Мариша подняла голову и рассеянно посмотрела на мужа, словно не поняв, что он такое сказал. Но в глазах у Анатолия плавала такая тоска, что Марише вдруг стало не по себе. В конце концов, муж перед ней ни в чем виноват не был. Это она была виновата перед ним: не любила, не нужно было за него идти. Детей ему родить и то не может.
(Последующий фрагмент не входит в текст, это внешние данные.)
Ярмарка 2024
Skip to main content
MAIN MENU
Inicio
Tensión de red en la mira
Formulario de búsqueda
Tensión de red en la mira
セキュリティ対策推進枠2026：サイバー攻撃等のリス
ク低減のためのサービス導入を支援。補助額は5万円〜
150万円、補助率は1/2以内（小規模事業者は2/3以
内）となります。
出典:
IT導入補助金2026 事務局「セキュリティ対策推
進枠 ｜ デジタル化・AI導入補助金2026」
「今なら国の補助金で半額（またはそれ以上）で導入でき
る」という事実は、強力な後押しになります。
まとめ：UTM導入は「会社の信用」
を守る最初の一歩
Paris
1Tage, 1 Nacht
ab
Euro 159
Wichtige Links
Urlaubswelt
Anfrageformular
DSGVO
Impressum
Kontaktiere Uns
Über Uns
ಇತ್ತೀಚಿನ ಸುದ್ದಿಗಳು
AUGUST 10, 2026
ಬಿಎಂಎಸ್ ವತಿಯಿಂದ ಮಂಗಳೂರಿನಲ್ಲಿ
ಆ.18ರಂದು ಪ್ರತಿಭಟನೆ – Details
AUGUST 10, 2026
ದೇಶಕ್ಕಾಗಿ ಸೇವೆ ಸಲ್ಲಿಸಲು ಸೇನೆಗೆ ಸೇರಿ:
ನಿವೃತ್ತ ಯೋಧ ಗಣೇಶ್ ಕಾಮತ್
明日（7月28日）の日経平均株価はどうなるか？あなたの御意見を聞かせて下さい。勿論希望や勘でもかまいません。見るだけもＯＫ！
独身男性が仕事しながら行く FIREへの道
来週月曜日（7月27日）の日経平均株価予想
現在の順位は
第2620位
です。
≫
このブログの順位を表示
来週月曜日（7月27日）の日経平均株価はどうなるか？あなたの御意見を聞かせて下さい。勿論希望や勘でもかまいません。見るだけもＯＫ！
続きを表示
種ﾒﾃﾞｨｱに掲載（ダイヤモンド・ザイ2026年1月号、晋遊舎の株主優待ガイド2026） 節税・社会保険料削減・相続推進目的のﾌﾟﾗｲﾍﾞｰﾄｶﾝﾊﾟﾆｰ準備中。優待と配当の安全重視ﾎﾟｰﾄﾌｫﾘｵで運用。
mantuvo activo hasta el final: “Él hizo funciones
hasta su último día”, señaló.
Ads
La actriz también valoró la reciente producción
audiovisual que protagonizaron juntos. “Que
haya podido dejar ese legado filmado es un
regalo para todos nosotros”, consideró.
— Кто же тебе сказал, что я тебя не люблю? — как можно ласковее сказала Мариша. — Ну что ты, Толя?..

ГЛАВА ПЯТАЯ

1

Летом 1961 года Мариша, Марина Парфеновна Огонькова, могла бы отпраздновать свое трудовое двадцатилетие. Она не без сдержанной гордости подумала о том, что далеко не каждый, кому только что перевалило за тридцать, может похвастаться таким стажем. Улыбнувшись сама себе, вспомнила, как двадцать лет назад ухватилась за носилки, на которых лежал раненый, пахнущий засохшей кровью солдат. Как маршировала с деревянным ружьем и держала в операционной лоточек с ножами, когда военврач третьего ранга Селиванова оперировала того, с газовой гангреной… Что значит маленькая была: нервы были еще крепкие.

Тут же вспомнилось и другое: просторный, ничем не огороженный гон, на котором отец пашет под картошку. Девятилетняя Маришка бежит за сохой, увязая в черноземе, кидает во влажную борозду крупные картошины в белых ростках.